Sí. Y todos los gobiernos lo saben. Yo soy militar, pero no comprendo por qué se continúan gastando cientos de millones para mantener soldados y marineros que probablemente jamás se utilizarán. No se pueden hacer funcionar los ejércitos y las flotas cuando están destruidos los centros nerviosos. ¿Cuánto tiempo continuarían funcionando Francia a Italia si sus principales ciudades quedasen destruidas por gases venenosos? Inglaterra y Alemania probablemente no durarían ni una semana.
– Su tío, el conservador, me decía que, de continuar a este ritmo, el hombre pronto volvería al estado de pez.
– ¿Cómo?
– ¡Claro que sí! Invirtiendo el proceso de la evolución peces, reptiles, pájaros, mamíferos. Nos volveremos de nuevo volátiles; de este estado pasaremos a arrastramos como los reptiles y acabaremos en el mar, cuando la tierra deje de ser habitable.
– ¿Por qué no podemos excluir las rutas aéreas como medios de guerra?
¿Cómo podemos excluir las rutas aéreas? – preguntó Jean -. Los países no se fían el uno del otro. Además, América y Rusia estén fuera de la Sociedad de Naciones.
– Los americanos nos pondríamos de acuerdo. Pero no estoy tan seguro en lo que se refiere a nuestro Senado.

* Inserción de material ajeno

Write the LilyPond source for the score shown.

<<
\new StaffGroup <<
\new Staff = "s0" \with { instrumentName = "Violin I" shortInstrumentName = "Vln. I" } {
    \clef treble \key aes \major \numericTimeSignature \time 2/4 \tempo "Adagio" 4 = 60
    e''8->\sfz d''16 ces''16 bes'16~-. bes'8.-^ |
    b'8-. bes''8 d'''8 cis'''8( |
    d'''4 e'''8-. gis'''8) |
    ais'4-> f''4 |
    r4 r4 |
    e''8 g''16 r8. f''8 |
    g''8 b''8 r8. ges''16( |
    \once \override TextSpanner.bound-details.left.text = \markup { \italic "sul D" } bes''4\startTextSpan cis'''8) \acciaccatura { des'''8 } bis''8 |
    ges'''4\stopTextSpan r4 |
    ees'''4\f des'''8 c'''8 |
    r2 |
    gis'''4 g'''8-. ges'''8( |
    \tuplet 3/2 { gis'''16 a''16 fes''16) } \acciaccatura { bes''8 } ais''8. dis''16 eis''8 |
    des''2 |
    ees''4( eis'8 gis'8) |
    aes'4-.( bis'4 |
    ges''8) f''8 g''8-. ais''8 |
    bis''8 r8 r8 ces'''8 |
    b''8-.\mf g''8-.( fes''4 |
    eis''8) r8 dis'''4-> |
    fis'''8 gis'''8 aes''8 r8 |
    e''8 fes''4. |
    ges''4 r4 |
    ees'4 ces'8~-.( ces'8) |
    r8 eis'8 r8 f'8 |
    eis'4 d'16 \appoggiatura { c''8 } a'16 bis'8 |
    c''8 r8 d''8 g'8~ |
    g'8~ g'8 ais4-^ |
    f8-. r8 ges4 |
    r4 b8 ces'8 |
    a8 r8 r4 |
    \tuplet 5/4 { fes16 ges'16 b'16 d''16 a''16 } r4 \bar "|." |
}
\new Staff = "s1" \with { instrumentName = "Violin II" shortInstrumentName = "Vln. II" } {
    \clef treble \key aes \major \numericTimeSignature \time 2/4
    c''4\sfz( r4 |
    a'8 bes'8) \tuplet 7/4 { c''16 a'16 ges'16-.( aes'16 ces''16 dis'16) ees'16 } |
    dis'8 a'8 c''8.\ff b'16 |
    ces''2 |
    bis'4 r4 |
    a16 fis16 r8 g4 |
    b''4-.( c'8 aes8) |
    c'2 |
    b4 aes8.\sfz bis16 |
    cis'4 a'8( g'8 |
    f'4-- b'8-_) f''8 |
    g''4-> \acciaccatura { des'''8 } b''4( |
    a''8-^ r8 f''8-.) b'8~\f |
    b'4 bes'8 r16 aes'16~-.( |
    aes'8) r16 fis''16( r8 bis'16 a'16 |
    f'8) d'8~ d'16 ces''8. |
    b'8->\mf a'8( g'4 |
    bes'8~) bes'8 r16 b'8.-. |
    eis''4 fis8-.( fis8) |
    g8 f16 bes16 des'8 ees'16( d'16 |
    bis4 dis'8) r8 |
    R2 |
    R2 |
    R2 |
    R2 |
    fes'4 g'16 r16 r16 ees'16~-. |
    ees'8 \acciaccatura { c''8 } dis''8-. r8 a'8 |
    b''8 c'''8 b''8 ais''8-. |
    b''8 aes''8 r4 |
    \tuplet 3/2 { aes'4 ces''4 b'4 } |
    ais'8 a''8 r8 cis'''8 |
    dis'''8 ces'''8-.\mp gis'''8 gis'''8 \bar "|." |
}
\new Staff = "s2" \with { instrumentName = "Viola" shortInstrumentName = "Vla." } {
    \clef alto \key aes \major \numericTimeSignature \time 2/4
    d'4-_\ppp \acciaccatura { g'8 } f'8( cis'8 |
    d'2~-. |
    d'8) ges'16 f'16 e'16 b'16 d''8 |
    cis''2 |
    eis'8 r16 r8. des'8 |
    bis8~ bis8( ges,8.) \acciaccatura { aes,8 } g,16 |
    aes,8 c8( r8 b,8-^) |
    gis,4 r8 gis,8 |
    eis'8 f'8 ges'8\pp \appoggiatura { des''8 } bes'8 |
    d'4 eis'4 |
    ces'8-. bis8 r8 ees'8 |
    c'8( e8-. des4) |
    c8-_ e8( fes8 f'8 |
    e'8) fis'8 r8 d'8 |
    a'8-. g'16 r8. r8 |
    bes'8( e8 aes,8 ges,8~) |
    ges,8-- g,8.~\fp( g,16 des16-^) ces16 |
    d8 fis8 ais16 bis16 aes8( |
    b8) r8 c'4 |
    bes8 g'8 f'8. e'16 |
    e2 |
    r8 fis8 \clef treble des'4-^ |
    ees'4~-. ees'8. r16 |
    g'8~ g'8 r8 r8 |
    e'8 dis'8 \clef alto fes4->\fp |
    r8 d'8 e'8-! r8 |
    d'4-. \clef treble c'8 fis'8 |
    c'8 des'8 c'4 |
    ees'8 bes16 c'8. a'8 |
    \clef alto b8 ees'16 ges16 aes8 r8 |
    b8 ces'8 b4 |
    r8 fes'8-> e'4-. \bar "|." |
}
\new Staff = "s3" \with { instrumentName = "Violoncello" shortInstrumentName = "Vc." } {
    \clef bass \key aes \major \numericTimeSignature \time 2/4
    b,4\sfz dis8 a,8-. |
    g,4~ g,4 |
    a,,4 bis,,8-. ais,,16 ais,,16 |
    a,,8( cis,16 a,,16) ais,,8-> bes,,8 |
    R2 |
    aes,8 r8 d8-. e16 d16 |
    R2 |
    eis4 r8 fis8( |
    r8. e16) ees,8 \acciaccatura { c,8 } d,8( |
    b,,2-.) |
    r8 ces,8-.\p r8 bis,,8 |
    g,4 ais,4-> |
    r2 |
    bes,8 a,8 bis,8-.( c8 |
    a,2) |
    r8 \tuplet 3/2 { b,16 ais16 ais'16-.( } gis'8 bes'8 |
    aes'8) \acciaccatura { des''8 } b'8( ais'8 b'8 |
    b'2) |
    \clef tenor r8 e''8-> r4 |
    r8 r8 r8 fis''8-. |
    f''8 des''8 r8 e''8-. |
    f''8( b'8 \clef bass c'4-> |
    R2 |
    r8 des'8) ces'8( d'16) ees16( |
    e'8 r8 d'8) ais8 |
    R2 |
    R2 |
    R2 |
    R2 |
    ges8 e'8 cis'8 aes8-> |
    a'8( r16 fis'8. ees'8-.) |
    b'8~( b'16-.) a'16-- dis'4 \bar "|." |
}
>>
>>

– Vuestro Senado – musitó Hubert – parece bastante duro de roer.
– Pero se asemeja a vuestra Cámara de los Lores antes de que la amenazaran con un látigo, en 1910. Ahí está el pato -y Hallorsen indicó un ave especial. Hubert la miró atentamente.
– En la India maté un pato de esta misma especie. Es un… Bueno, creo que he olvidado el nombre. Lo veremos en uno de estos indicadores. Si lo veo, lo recordaré.
– No -dijo Jean -. Son las tres y cuarto. Ferrar ya tiene que estar en su despacho.
Y, sin catalogar el pato, volvieron al Foreign Office.
El apretón de manos de Bobbie Ferrar era famoso. Estiraba hacia arriba la mano de su adversario y luego la dejaba allí. Cuando Jean hubo bajado la suya, entró en seguida en materia
– ¿Está usted enterado del asunto de la extradición, señor Ferrar? Este asintió.
– Este señor es el profesor Hallorsen, jefe de la expedición. ¿Le gustaría ver la cicatriz qué le ha quedado a mi marido?
– Mucho – murmuró Bobbie, entre dientes. Hubert, de mala gana, descubrió otra vez el brazo.
– ¡Estupenda! – exclamó Bobbie Ferrar -. Ya he hablado de ello con Walter.
– ¿Le ha visto?
– Sir Lawrence me rogó que lo hiciera.
– Y, ¿qué ha dicho Wal… el secretario de Estado?
– Nada. Ya había visto a «Snubbyu. Éste no le agrada y, por lo tanto, ha hecho seguir la orden a Bow Street.
– ¡Oh! ¿Significa eso que se extenderá una orden de arresto?
Bobbie Ferrár, examinándose las uñas, asintió. Los dos jóvenes se miraron.
Con mucha gravedad, Hallorsen preguntó:
– ¿No hay nada que pueda detener todo este asunto? Bobbie Ferrar, con ojos que parecían muy redondos, movió la cabeza.
Hubert se puso en pie.
– Me sabe mal haber molestado a tanta gente. ¡Vámonos, Jean! – Con una ligera inclinación, se volvió y salió. Jean le siguió.
Hallorsen y Bobbie Ferrar se quedaron a solas.
– No comprendo este país – dijo el primero -. ¿Qué se puede hacer?
– Nada – contestó Bobbie Ferrar -. Cuando el caso esté ante el magistrado, lleve todos los testimonios posibles.
– Lo haremos, ciertamente. Señor Ferrar, me alegro de haberle conocido.
Bobbie Ferrar entreabrió los labios en una sonrisa. Sus ojos parecían aún más redondos.